::: DATA PROVIDED :::

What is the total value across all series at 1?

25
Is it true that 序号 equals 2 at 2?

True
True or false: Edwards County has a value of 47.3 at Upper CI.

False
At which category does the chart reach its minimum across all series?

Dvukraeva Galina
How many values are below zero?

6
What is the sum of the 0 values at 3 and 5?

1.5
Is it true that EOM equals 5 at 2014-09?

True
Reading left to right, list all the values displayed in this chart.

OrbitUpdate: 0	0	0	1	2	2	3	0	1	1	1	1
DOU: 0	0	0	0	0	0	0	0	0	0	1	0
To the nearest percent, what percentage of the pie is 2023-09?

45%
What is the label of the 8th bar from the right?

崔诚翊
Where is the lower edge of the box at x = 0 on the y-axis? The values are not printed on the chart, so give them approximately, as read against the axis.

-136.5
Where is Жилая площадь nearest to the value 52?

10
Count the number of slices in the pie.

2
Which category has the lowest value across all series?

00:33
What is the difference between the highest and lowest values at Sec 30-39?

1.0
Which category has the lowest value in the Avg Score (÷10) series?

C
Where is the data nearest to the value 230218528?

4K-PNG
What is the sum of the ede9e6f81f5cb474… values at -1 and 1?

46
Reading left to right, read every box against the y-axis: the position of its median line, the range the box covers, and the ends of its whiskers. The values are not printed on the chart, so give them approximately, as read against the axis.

:::

Which lines in the data above contain the string "against"? Report each such line in full, treating uppercase and lowercase as different.

Where is the lower edge of the box at x = 0 on the y-axis? The values are not printed on the chart, so give them approximately, as read against the axis.
Reading left to right, read every box against the y-axis: the position of its median line, the range the box covers, and the ends of its whiskers. The values are not printed on the chart, so give them approximately, as read against the axis.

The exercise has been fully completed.